Paul was called to be an apostle by Jesus Christ and God the Father. There is no higher caller or higher calling. Paul is saying that his apostleship is genuine and hence the gospel he proclaimed is also. The Judaizers were saying he was not truly an apostle therefore his message was not authoritative, not truly of God. Their charge or insinuation was that men, the men at Antioch or the real apostles in Jerusalem, had commissioned Paul. They wanted to undercut him and therefore his message so that they could claim more authority for themselves and their message, that they were on equal footing with Paul.

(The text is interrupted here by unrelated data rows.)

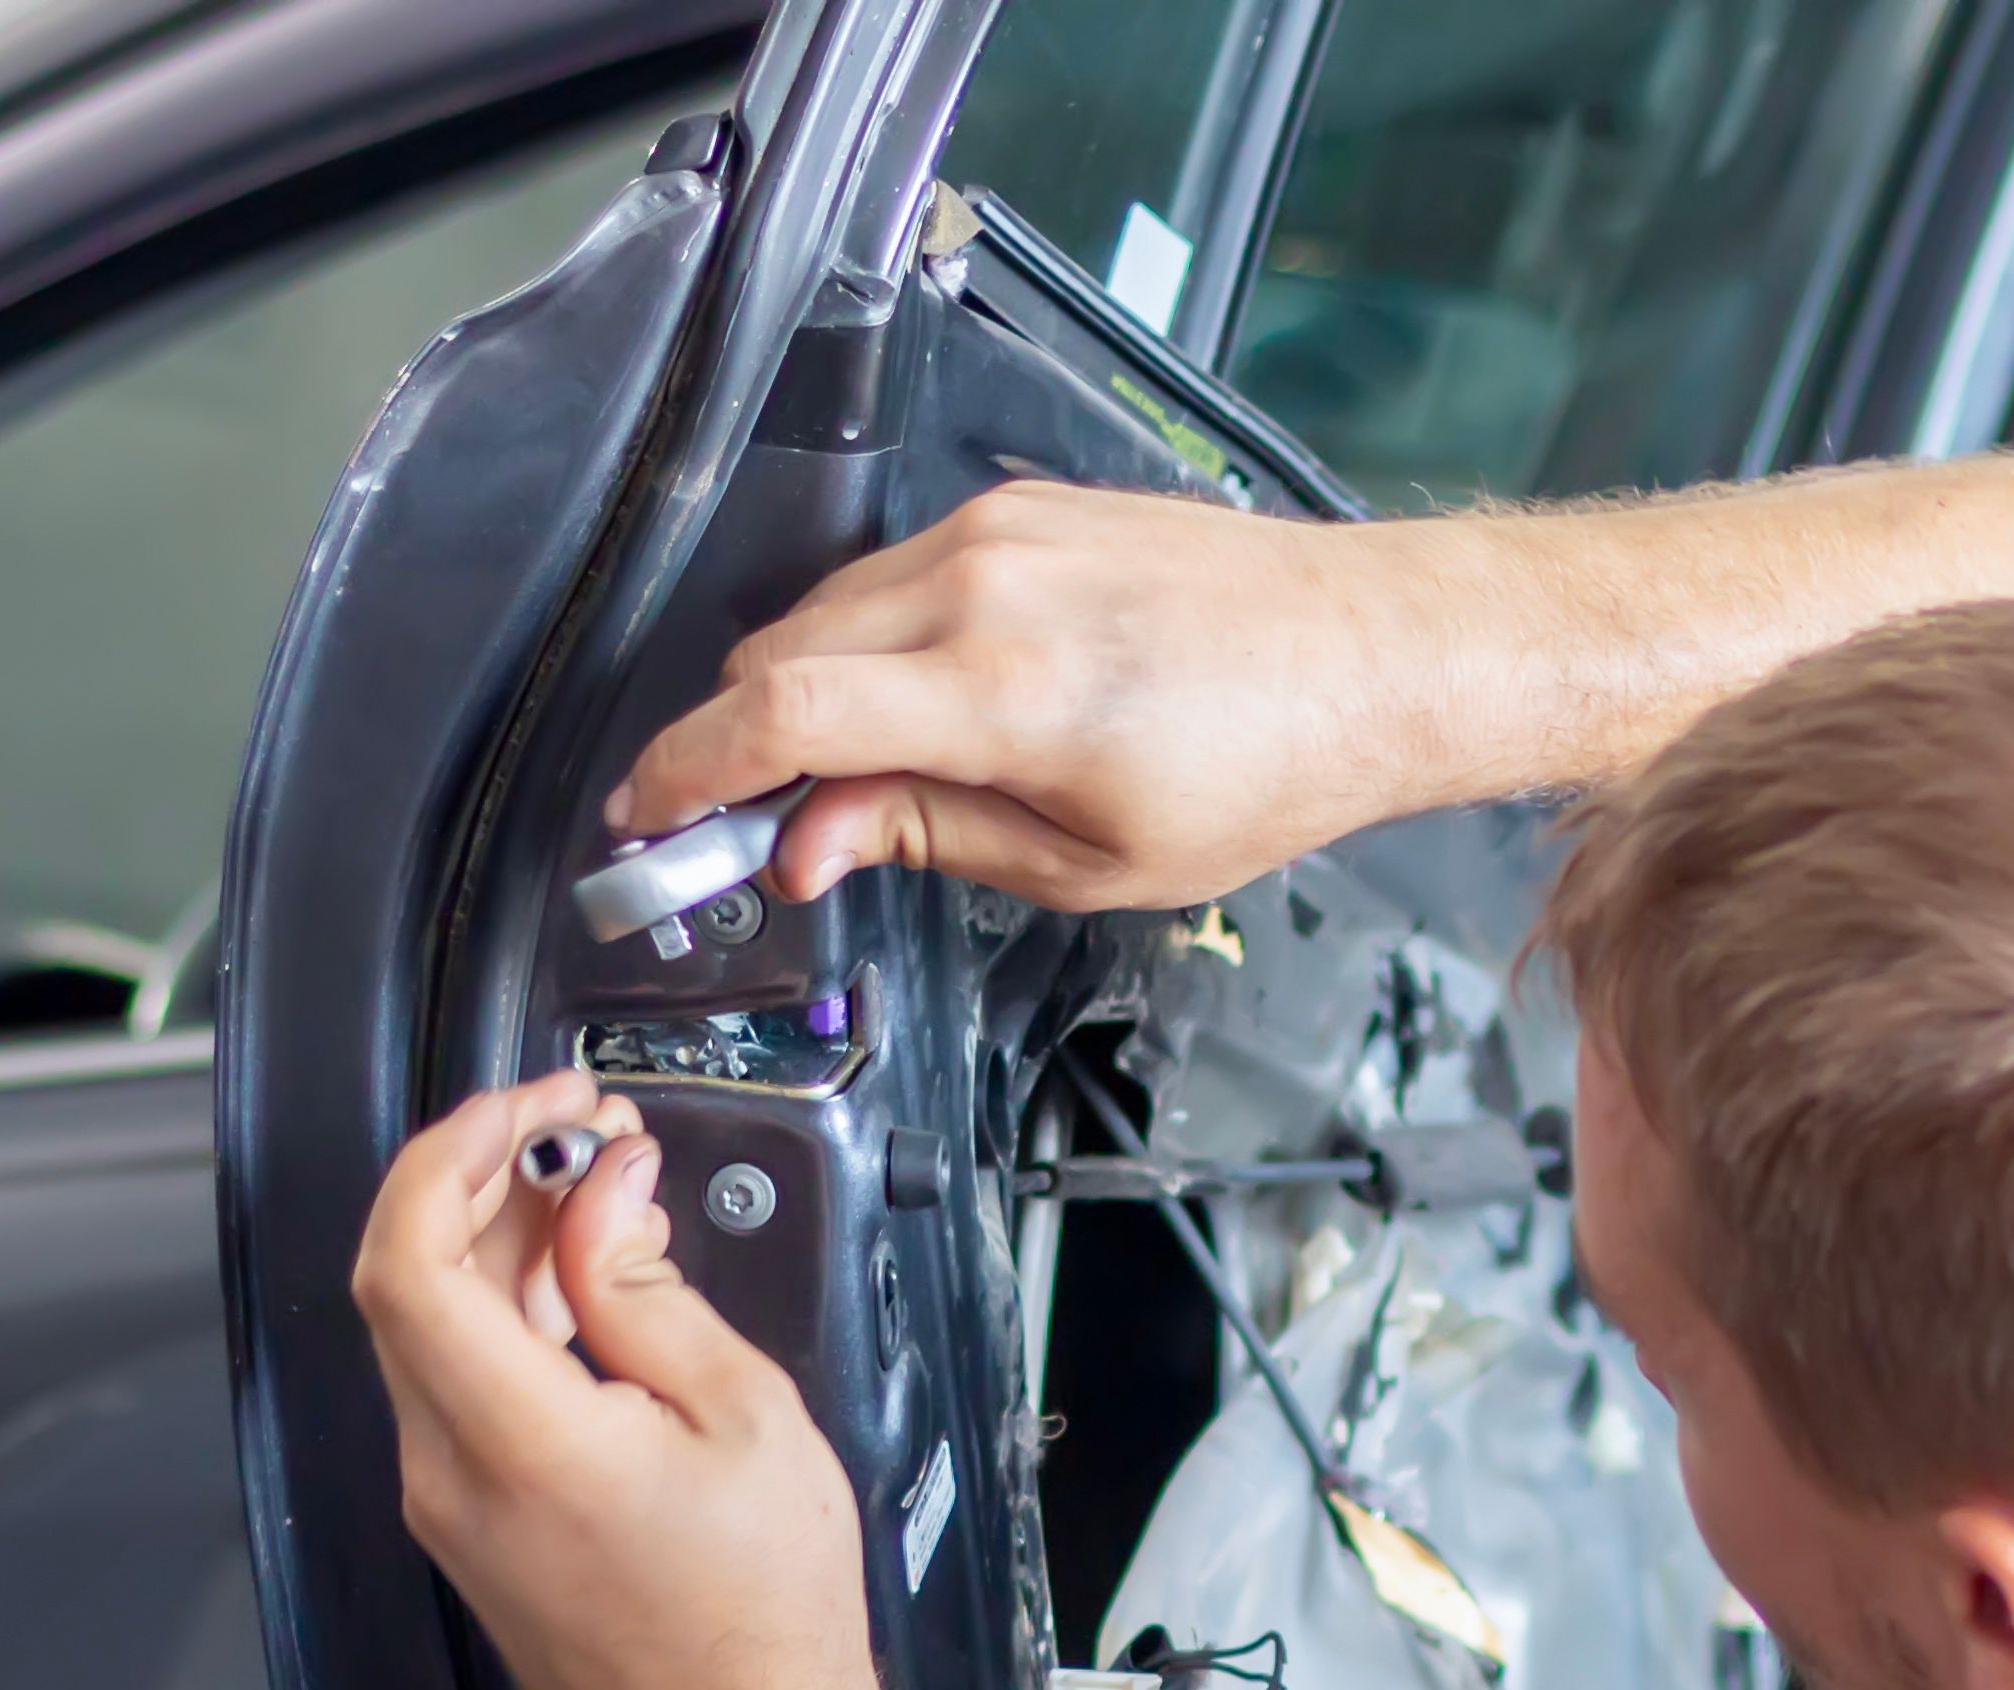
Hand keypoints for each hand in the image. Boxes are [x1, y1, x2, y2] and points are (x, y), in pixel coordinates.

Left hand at [351, 1071, 904, 1689]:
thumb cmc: (764, 1623)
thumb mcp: (740, 1414)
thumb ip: (643, 1287)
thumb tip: (598, 1194)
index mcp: (519, 1443)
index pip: (408, 1254)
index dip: (454, 1152)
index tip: (533, 1109)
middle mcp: (452, 1479)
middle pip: (410, 1278)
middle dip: (489, 1179)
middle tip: (584, 1131)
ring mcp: (449, 1510)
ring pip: (433, 1331)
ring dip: (501, 1244)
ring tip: (605, 1204)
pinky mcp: (472, 1532)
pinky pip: (460, 1389)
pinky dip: (509, 1317)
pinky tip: (588, 1293)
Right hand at [612, 483, 1457, 912]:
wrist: (1368, 651)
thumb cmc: (1261, 765)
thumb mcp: (1087, 860)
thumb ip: (926, 838)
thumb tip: (805, 845)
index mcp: (1001, 687)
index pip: (780, 714)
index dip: (687, 772)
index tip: (644, 819)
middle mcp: (984, 582)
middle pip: (780, 652)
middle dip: (737, 741)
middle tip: (742, 824)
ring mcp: (1001, 527)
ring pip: (828, 606)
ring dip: (804, 689)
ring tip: (843, 775)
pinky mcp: (1024, 504)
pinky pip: (894, 572)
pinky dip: (869, 640)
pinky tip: (912, 701)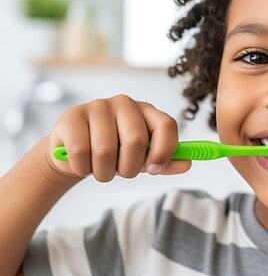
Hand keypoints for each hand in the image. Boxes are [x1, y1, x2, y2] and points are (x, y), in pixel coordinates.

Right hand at [46, 94, 190, 181]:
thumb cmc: (115, 154)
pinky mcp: (72, 115)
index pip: (166, 125)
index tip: (154, 169)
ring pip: (106, 150)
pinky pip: (80, 152)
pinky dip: (82, 168)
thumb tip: (187, 163)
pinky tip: (82, 164)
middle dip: (128, 168)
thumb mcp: (142, 159)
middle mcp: (125, 103)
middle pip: (135, 140)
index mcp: (147, 111)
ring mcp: (97, 106)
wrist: (75, 154)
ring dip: (103, 172)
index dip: (164, 150)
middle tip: (119, 172)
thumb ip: (165, 161)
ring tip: (100, 170)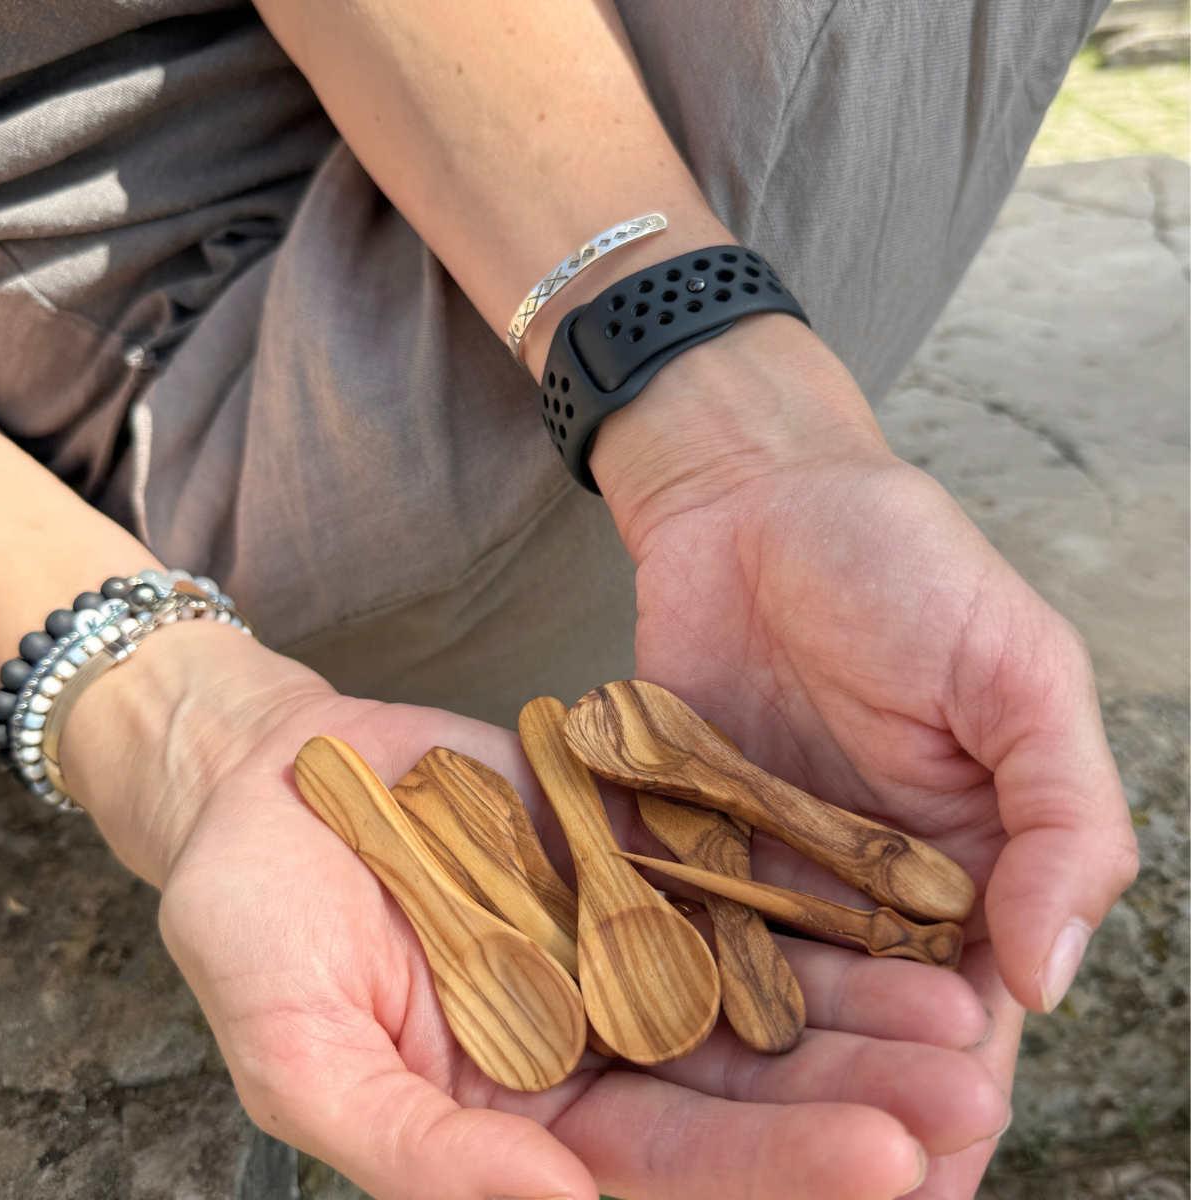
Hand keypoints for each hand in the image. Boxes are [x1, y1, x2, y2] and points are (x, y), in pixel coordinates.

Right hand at [64, 624, 1007, 1199]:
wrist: (263, 776)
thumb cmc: (253, 921)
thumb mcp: (300, 1051)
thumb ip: (418, 1148)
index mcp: (521, 1112)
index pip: (663, 1165)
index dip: (770, 1172)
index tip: (884, 1165)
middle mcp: (586, 1032)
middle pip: (735, 1080)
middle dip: (851, 1092)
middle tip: (965, 1090)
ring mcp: (612, 932)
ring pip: (749, 974)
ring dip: (851, 991)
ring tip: (954, 999)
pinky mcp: (623, 842)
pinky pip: (718, 862)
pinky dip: (797, 878)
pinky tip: (880, 888)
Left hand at [593, 313, 1139, 1196]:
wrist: (756, 498)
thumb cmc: (906, 568)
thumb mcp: (1020, 676)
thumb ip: (1060, 817)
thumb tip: (1049, 976)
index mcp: (964, 866)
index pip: (969, 1010)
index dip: (953, 1092)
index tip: (935, 1170)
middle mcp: (860, 890)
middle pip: (854, 1031)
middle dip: (844, 1116)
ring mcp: (760, 869)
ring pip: (757, 1002)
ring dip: (746, 1087)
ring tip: (718, 1171)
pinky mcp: (673, 835)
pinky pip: (665, 925)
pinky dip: (654, 990)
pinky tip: (631, 1062)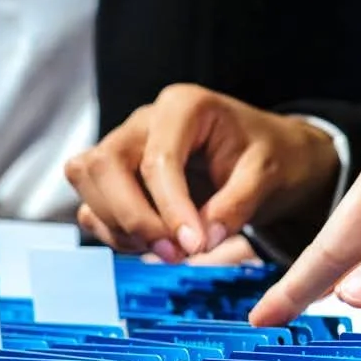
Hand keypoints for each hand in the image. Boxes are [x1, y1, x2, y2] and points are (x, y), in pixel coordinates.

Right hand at [67, 84, 340, 263]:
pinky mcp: (118, 176)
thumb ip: (237, 204)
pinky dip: (114, 232)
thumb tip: (202, 240)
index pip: (158, 160)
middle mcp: (146, 121)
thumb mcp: (268, 174)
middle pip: (105, 165)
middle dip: (132, 217)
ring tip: (169, 249)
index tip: (195, 246)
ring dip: (119, 225)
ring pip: (88, 181)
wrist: (273, 157)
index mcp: (184, 106)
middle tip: (175, 253)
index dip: (171, 208)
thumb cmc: (271, 155)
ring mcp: (126, 146)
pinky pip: (93, 205)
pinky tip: (154, 243)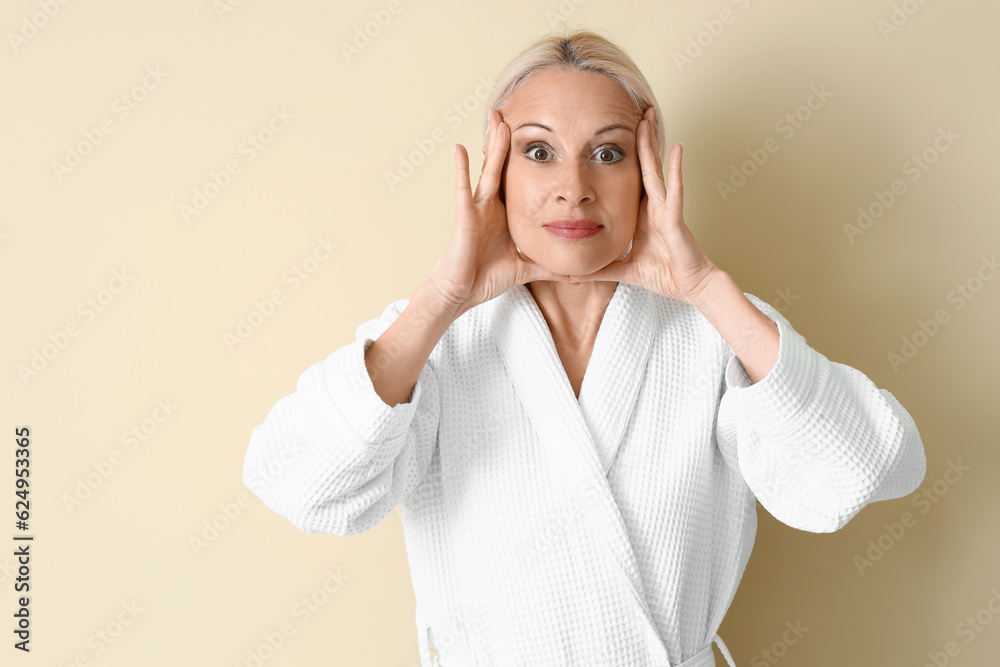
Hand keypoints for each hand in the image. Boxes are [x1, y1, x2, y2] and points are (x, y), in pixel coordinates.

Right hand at [428, 108, 564, 316]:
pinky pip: (463, 188)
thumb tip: (578, 274)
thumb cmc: (487, 278)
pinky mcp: (465, 216)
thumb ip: (550, 267)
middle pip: (502, 167)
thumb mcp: (527, 268)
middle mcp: (490, 206)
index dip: (525, 160)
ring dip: (492, 145)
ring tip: (497, 118)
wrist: (462, 293)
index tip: (537, 139)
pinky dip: (461, 168)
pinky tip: (460, 147)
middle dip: (506, 142)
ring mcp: (477, 208)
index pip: (517, 181)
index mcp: (505, 214)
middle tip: (512, 113)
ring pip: (488, 170)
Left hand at [568, 106, 722, 305]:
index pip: (629, 180)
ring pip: (656, 170)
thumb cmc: (664, 275)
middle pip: (643, 167)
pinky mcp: (675, 217)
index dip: (624, 159)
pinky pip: (674, 190)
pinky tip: (676, 147)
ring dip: (652, 143)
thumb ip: (601, 269)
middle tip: (633, 110)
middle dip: (639, 140)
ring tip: (648, 117)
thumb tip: (571, 276)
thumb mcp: (624, 270)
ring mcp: (665, 208)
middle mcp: (654, 205)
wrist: (690, 287)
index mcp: (641, 214)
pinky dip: (676, 169)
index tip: (611, 136)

The statement here is clear, Paul and his messages are backed by divine authority; the commission and authorizing of Jesus Christ and the Father who raised Him from the dead. If they opposed him they were in actuality opposing the very One whom God had honored; the very One whose work of redemption the Father had approved. By the act of raising Jesus from the dead, God had placed the seal of approval which designated Him the complete and perfect Savior, whose work does not need to be, cannot be, added to. This is the One Who from His exalted position in heaven called Paul to be an apostle.

The first part of verse 2 adds, and all the brethren who are with me. The implication is that through Paul’s ministry and the blessings of God upon it, many brethren were with him. Paul’s apostleship was authenticated by Paul bringing in and establishing many brethren in Christ Jesus. They were with him because the gospel he preached had won them. The Judaizers or legalists would not have won anyone in Galatia to the Lord, they simply steal the loyalty of those won by others.